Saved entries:
-- Opening Marker --

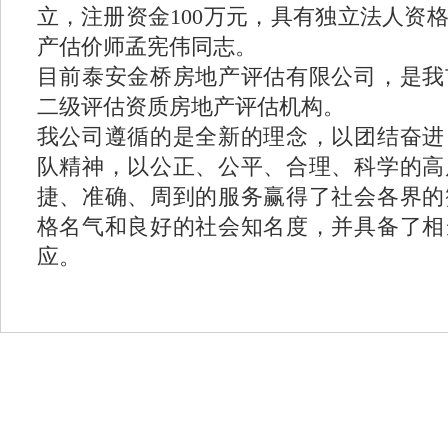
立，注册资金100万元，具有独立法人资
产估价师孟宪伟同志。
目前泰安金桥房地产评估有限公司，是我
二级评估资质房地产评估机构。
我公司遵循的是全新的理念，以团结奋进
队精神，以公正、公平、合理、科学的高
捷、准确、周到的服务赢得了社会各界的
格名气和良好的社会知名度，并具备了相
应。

-- Closing Marker --
-- Opening Marker --

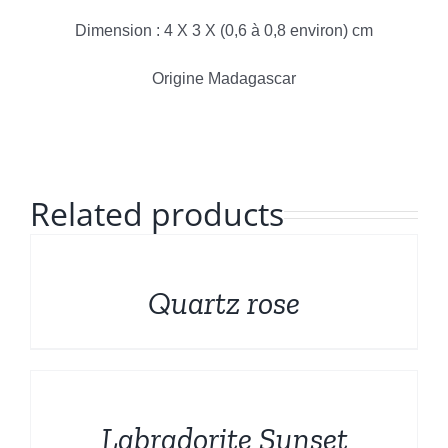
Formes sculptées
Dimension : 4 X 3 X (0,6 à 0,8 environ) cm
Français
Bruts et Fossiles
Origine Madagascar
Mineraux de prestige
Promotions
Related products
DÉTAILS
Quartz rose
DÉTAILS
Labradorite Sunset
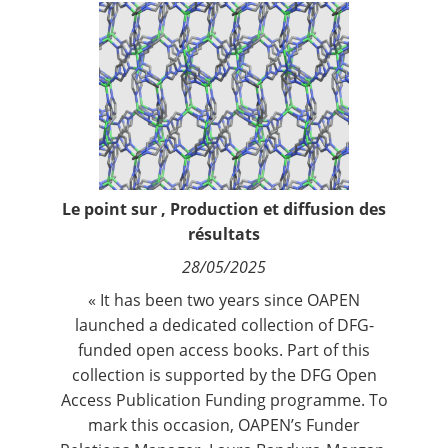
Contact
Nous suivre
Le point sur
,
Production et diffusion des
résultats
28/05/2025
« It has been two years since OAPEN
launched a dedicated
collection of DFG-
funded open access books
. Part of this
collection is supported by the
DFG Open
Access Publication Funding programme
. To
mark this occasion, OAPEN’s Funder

-- Closing Marker --

Check each line of the records above for the string "OAPEN", and report every line that has it.

« It has been two years since OAPEN
mark this occasion, OAPEN’s Funder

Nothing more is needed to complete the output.